# Activity
Scan the listing below for the word "minden" and copy every line where it occurs.

# Material shown
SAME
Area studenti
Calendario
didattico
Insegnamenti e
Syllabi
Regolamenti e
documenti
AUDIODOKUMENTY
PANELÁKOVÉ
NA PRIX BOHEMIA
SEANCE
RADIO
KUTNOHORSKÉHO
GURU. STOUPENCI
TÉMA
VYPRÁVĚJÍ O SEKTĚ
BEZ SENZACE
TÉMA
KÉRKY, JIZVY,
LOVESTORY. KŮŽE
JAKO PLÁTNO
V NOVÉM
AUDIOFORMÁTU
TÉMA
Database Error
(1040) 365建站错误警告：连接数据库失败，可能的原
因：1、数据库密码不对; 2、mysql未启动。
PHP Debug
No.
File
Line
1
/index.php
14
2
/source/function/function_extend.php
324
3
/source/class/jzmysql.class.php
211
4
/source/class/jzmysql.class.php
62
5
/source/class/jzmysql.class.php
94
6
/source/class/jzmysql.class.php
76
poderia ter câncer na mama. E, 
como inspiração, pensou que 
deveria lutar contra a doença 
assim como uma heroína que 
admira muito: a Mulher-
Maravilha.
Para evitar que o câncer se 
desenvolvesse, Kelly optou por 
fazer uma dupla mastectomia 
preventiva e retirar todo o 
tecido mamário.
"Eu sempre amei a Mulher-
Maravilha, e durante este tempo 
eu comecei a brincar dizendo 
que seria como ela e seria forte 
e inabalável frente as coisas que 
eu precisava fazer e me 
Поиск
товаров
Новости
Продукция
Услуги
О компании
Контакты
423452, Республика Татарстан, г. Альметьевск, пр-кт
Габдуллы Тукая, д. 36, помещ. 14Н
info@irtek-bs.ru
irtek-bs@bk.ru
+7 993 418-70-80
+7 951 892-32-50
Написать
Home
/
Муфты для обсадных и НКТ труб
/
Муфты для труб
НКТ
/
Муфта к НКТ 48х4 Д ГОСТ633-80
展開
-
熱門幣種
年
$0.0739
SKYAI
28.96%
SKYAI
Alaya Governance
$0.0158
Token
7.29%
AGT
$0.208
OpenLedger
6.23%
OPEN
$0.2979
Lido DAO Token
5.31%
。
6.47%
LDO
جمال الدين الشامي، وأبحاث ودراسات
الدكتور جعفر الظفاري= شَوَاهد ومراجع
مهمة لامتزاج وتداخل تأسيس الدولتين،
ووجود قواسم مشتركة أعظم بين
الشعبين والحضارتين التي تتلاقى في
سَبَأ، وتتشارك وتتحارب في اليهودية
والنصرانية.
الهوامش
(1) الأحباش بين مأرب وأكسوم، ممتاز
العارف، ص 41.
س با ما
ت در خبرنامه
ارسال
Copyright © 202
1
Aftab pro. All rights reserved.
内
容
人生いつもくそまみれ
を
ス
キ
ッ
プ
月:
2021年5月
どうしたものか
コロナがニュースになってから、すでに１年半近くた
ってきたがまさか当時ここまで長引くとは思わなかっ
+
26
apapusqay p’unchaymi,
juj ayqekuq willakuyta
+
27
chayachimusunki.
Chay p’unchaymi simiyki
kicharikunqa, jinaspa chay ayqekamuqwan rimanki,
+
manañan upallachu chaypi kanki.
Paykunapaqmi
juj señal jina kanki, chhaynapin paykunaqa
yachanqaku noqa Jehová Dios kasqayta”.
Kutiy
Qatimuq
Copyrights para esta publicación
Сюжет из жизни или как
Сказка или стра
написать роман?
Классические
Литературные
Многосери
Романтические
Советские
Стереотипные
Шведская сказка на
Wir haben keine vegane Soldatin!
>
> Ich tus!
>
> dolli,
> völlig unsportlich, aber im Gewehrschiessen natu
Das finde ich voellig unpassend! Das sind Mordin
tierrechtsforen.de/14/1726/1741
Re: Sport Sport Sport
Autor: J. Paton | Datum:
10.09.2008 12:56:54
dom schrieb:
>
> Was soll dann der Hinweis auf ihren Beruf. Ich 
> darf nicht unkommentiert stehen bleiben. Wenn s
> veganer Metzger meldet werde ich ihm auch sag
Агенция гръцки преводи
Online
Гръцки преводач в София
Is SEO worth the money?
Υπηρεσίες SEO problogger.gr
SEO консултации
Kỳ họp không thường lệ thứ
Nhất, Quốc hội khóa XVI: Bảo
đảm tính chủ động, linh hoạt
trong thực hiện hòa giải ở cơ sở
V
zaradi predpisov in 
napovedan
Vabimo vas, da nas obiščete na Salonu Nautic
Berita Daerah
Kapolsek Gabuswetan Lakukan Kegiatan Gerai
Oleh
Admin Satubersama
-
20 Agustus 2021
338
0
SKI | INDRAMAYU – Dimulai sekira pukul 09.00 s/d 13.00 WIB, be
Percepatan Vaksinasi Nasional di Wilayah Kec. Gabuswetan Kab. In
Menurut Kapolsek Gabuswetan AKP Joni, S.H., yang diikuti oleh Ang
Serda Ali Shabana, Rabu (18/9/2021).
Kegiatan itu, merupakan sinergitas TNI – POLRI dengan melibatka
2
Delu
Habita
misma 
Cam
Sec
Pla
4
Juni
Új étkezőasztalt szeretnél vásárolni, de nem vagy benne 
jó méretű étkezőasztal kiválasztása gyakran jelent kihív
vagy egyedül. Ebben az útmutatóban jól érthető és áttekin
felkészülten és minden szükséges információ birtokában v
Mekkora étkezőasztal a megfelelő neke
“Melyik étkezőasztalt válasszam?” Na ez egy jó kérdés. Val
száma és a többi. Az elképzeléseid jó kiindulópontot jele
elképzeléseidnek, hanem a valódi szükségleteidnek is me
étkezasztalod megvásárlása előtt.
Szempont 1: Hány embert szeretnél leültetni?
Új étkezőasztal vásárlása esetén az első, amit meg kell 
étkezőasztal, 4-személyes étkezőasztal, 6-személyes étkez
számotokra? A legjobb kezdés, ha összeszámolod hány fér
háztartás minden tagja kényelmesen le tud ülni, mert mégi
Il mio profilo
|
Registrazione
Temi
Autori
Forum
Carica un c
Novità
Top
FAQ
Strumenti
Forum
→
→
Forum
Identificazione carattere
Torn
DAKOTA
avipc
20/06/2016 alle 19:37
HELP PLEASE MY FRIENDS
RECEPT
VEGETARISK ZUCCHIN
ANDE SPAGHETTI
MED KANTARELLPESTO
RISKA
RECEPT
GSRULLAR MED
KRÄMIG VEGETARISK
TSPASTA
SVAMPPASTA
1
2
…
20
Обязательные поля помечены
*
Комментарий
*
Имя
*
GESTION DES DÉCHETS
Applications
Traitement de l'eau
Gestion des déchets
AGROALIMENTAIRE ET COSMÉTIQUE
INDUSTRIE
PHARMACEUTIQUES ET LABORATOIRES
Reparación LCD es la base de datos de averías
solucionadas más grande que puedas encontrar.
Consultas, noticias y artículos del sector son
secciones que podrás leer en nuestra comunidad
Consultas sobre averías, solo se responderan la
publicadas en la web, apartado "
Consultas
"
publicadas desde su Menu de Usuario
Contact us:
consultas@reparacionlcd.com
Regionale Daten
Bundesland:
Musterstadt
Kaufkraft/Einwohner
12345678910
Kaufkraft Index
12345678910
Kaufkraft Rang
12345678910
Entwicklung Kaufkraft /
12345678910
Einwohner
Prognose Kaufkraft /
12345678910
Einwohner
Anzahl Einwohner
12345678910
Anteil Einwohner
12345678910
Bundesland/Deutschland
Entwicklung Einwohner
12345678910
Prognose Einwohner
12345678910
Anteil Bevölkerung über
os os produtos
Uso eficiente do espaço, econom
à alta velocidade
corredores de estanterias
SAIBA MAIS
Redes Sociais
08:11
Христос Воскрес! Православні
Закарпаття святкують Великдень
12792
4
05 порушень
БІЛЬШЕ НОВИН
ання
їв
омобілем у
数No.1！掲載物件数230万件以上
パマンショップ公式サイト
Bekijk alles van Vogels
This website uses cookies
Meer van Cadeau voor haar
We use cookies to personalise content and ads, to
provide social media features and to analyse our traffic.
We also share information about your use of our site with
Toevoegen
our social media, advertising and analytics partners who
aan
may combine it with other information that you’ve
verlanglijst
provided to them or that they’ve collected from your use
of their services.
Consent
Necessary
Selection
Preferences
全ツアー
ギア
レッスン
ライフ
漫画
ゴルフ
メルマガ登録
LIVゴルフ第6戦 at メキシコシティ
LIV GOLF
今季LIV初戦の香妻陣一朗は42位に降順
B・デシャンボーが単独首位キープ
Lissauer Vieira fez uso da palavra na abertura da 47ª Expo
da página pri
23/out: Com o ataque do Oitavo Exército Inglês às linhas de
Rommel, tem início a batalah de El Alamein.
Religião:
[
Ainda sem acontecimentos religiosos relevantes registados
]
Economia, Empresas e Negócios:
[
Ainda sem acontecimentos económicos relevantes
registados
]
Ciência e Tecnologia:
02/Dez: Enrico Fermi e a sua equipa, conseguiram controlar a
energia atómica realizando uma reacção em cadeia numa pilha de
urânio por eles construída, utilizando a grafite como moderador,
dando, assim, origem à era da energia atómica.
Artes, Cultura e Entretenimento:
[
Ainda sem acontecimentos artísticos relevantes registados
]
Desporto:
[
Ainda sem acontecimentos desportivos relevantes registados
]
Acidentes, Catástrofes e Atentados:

# Answer for the task
felkészülten és minden szükséges információ birtokában v
háztartás minden tagja kényelmesen le tud ülni, mert mégi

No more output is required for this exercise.